MARGARET, as she let herself down into the chimney, held the torch so as to show her surroundings. She still clung to the rock above with her right hand, while the left was occupied by the torch. As yet, she had found no footing. The light revealed that this opening through the ridge was the result of the lodging of one huge block of stone, which had left the angle between it and the other rock empty. A clutter of fragments formed the third side of a triangle, which extended downward steeply as far as she could see. A feeling of sick apprehension swept over her when she perceived the manner in which some of the stones hung, seemingly poised to a fall. Then, in the next instant, she recalled the reason of her presence there, and conquered dread in the need of action.

She saw a jutting bit of rock a few inches below her feet. She let herself down to the extreme limit of reach, and found herself just able to touch the support with a toe. She released her hand-hold, and thus remained, half-standing, half-lying in the hole. She searched out other points to which her fingers might cling, at the height of her breast. Clenching these, she bent her knees, and finally came to a crouching posture on the tiny ledge that had been under her feet. In the like tedious, slow fashion, she continued the descent, for a distance of perhaps twenty feet, without mishap, though in constant danger of a fall. But, at this point, new difficulties threatened. Though she took long to search, she could find nothing to afford a foothold, even the tiniest. To make the matter worse, just here the smoothness of the walls was such that her hands could secure only a doubtful grip. She studied the situation painstakingly by means of the torch, making sure that nowhere a projection of the stone escaped her observation. She was distraught by this ill fortune, which threatened the ruin of her hopes. Finally, however, she perceived by the light of the torch that, two yards or more below the point to which her feet reached, the chimney bent a little, toward the horizontal. At the sight, Margaret’s courage sprang to new life. Without a second of delay in which fear might grow, she loosed her hold, and let herself slip downward.

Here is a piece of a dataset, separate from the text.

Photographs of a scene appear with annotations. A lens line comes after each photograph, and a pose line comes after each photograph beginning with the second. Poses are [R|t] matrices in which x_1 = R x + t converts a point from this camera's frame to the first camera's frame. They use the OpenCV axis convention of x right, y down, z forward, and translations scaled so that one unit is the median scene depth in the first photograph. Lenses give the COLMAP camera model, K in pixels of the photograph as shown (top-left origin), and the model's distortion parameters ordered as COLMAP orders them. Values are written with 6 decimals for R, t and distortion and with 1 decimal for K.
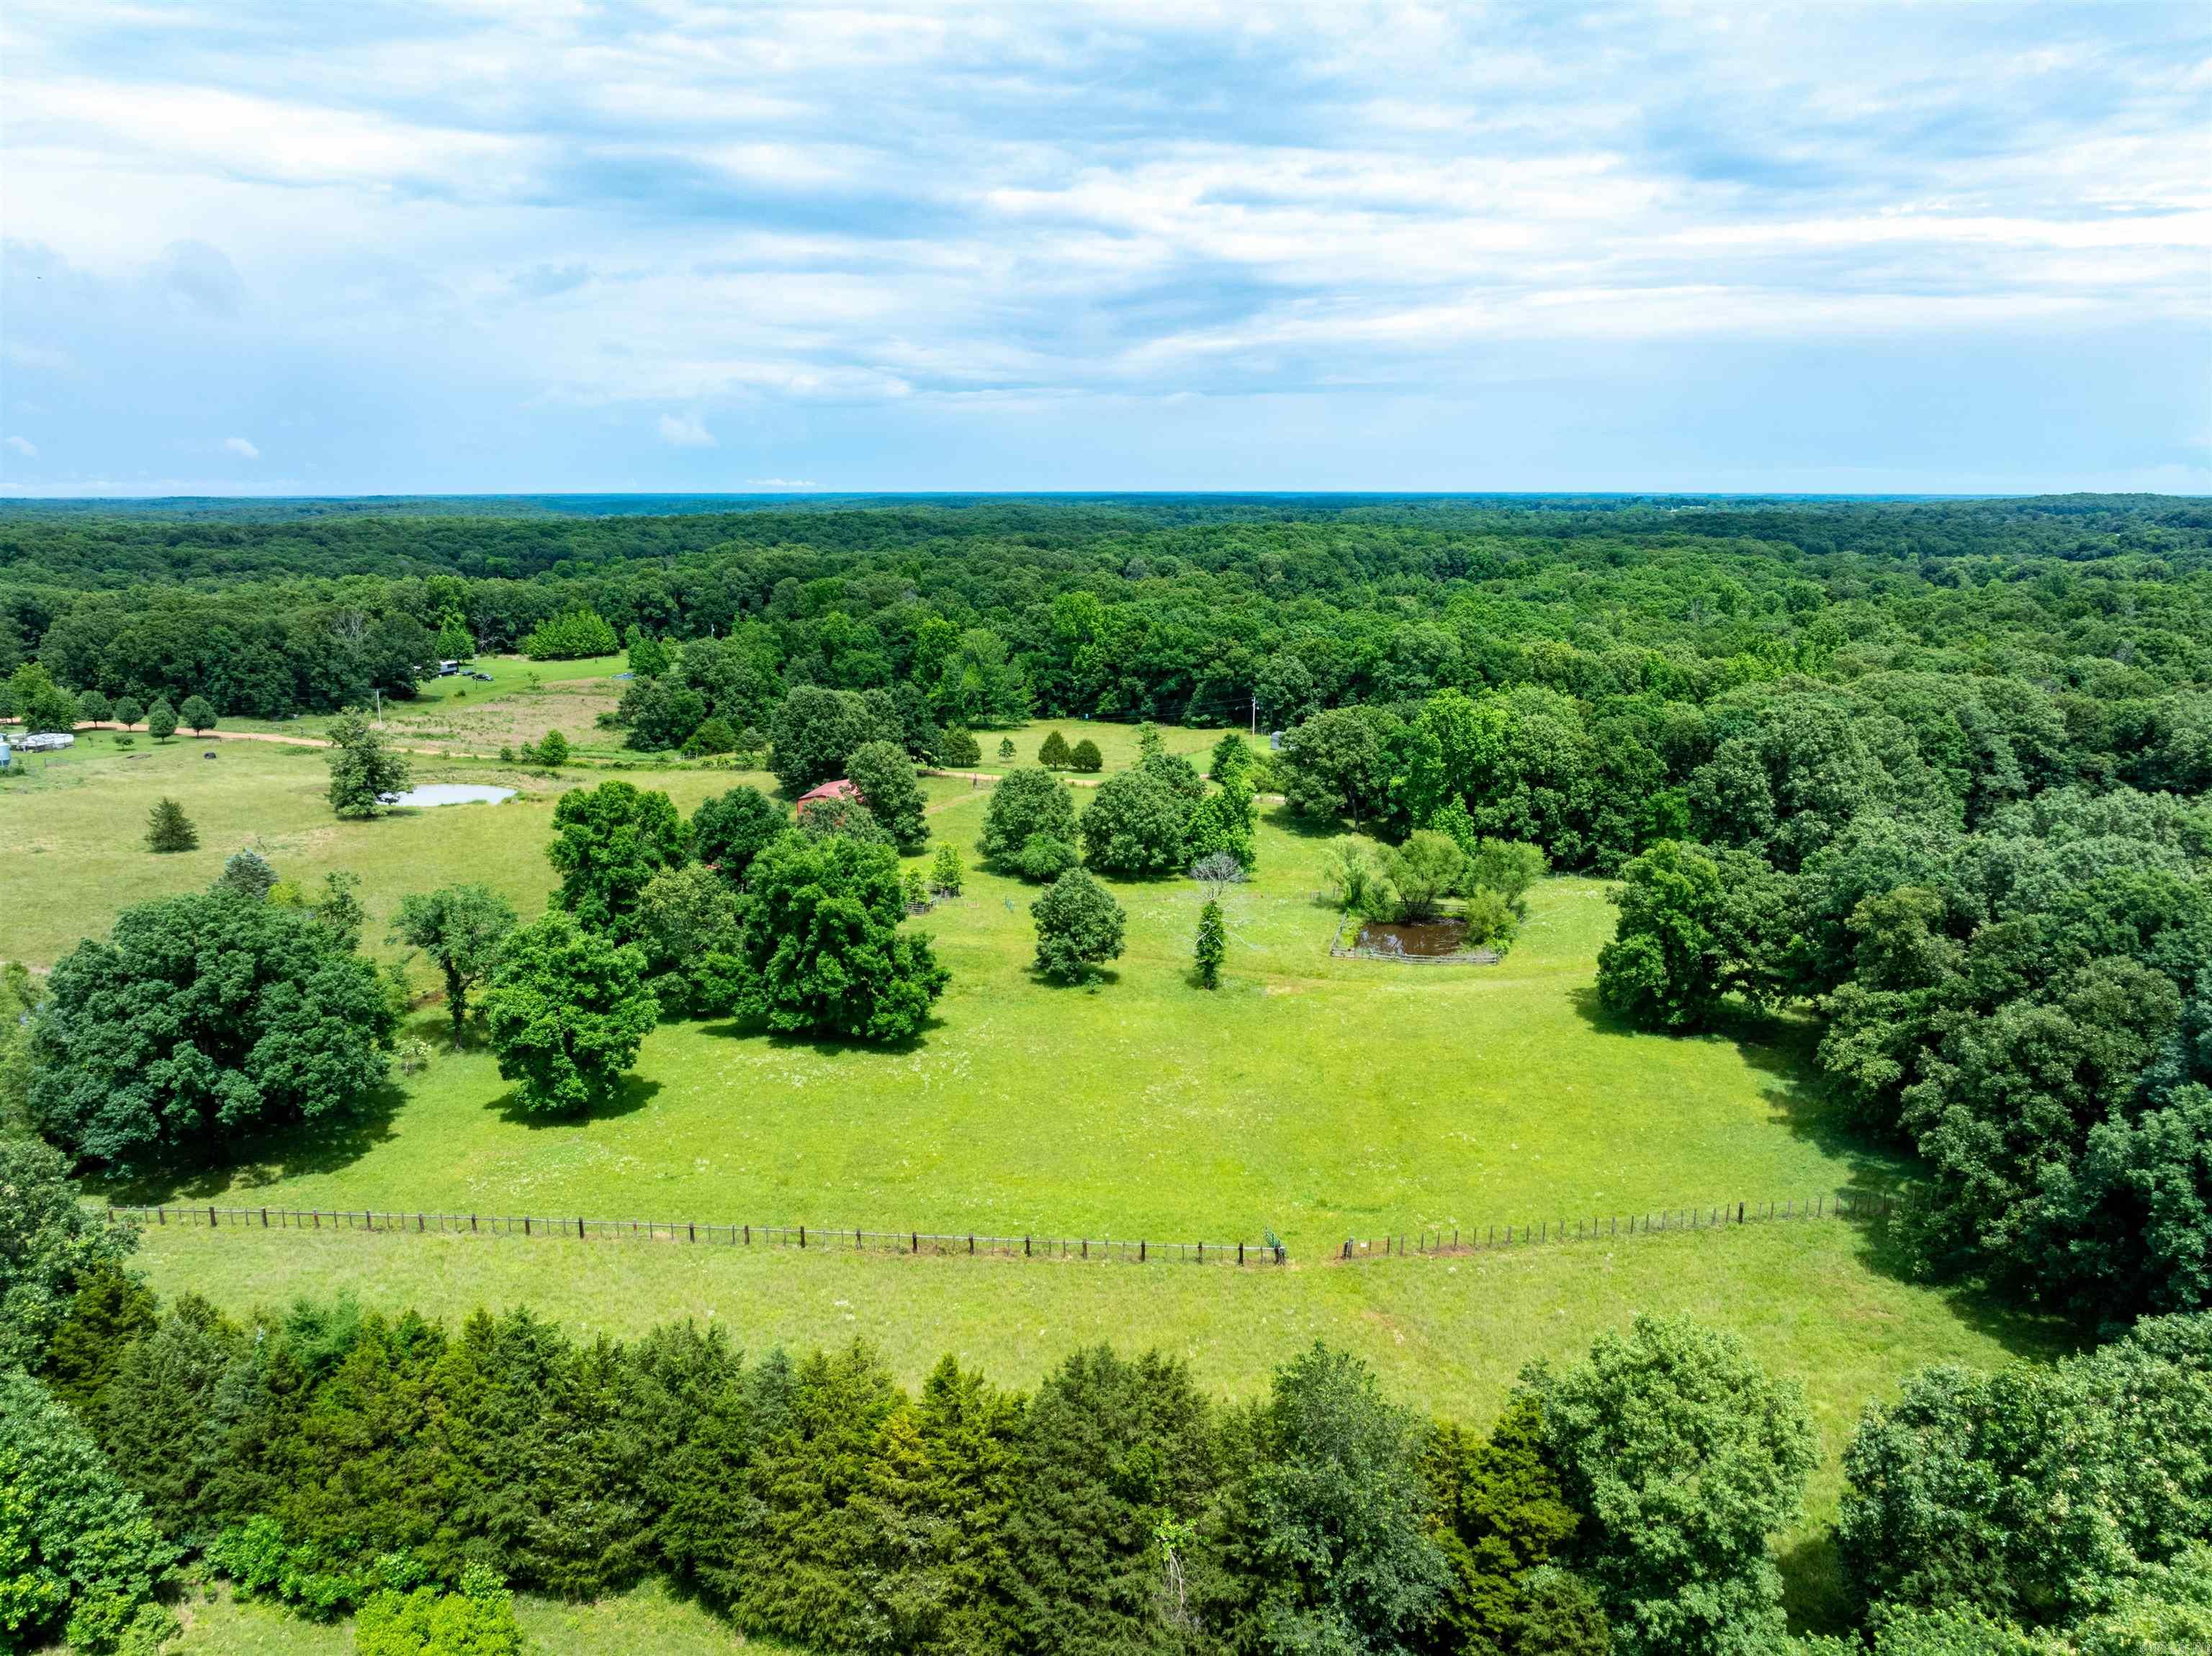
lens RADIAL K [[1565.9, 0, 1084.4], [0, 1565.9, 836.4], [0, 0, 1]] dist [-0.033682, 0.026050]
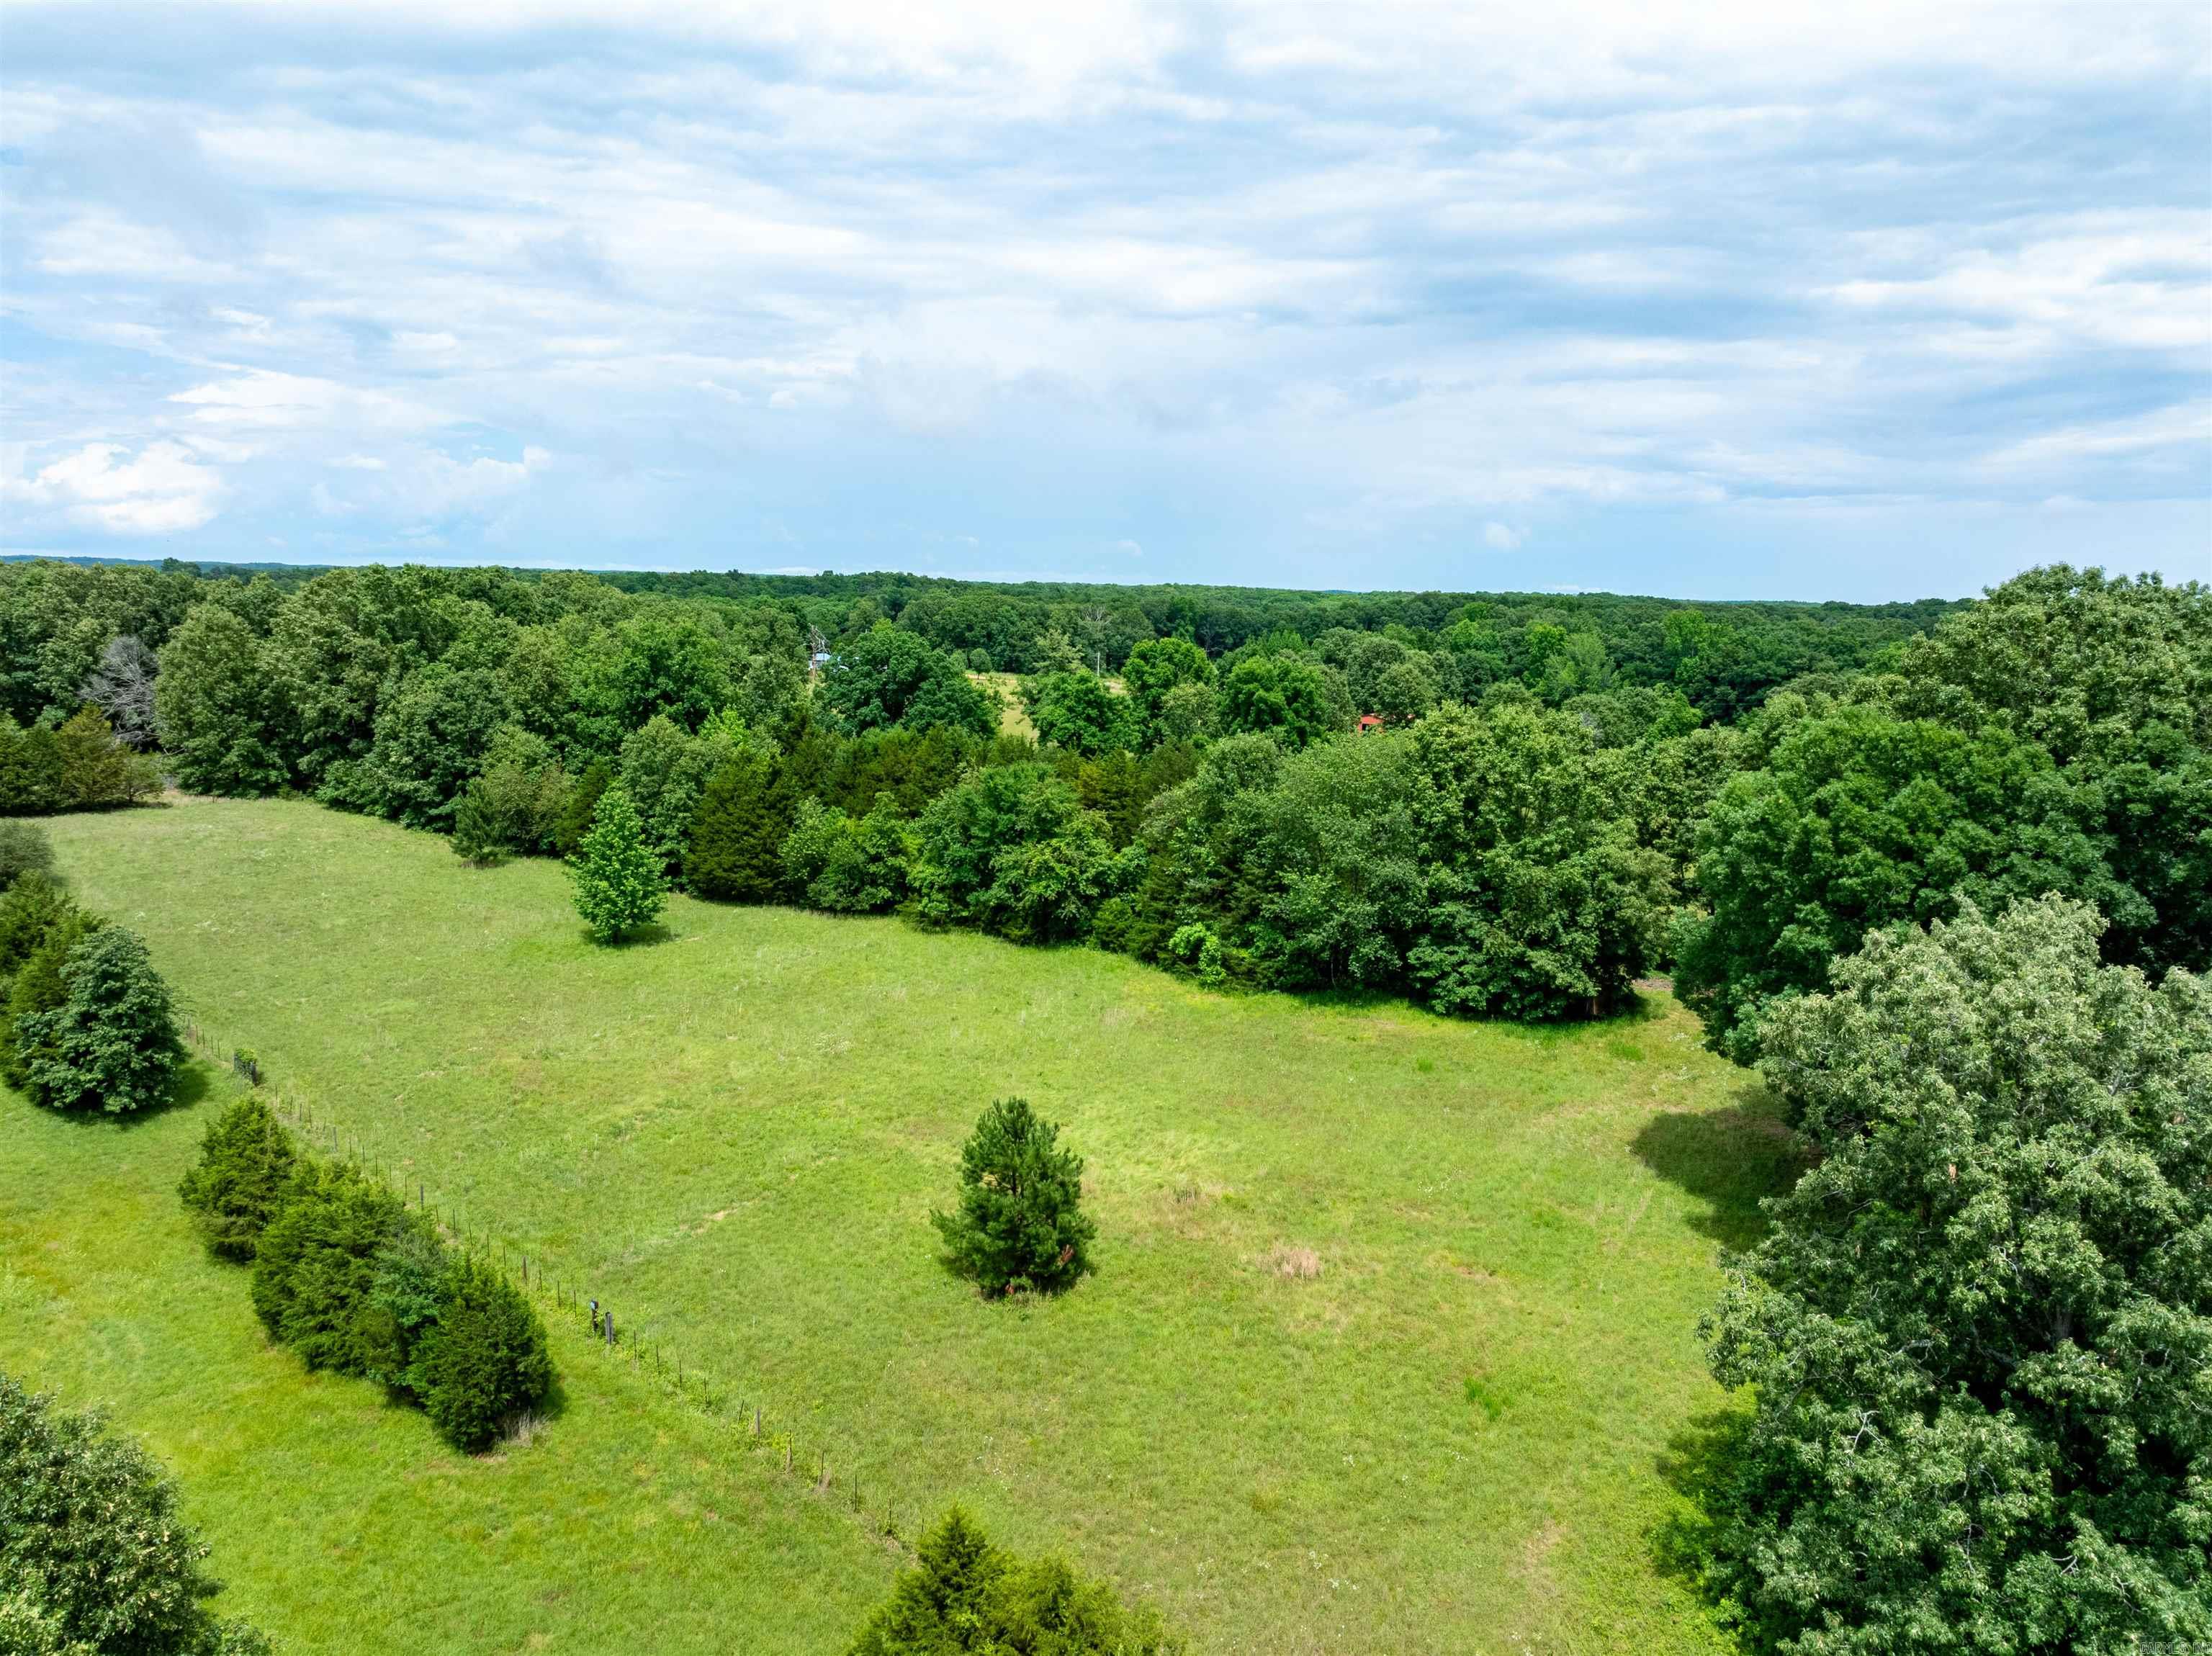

The steepness of the chimney was so great that her movement was rather a fall than a slide. In the very second of the start, she felt the violent impact of her feet against the stone as they struck the bend. Nor was the change of direction sufficient to overcome the impetus of the drop, as she had hoped. Her body shot onward down the rough slope. She caught at the walls with her fingers, but, though the ragged surface tore the skin from her flesh, she could get no clutch strong enough to stay the flight. The torch had slipped from her grasp without her even being aware of its loss at the time. In the darkness, she went hurtling on. Her spirit broke in those seconds of dreadfulness. She felt that death waited at the end of the fall. Saxe’s name was on her lips when she crashed into pause.

For a long time she lay without any movement, her sole consciousness a dazed suffering from bruised flesh and aching bones. Her senses all but failed, yet did not quite. A vague, incoherent necessity beat upon her brain, though she could by no means understand what that need might be. Her one clear realization was of pain—pain pervasive, deadly. But, little by little, the torment of racked nerves lessened. It seemed to her ages after that hideous drop through the black when, at last, her mind grew active again. On the instant, she was a creature transformed. She contrived with infinite pains to sit erect, alert to know the truth as to her own condition—for she still had work to do. To her relief, she found that, despite the complaining of her beaten body, she had been spared broken bones or other hurt that might disable. There was misery in each movement, but she could move, and with that she was content, grateful to providence that her plight was no worse. She looked back, and saw, a long way off, a feeble, pallid light, which came, she made certain, from the foot of the shaft at the bend. Now, from its remoteness, she was able to make some estimate of the distance through which she had sped beyond it, and she was fain to wonder that she should be indeed alive.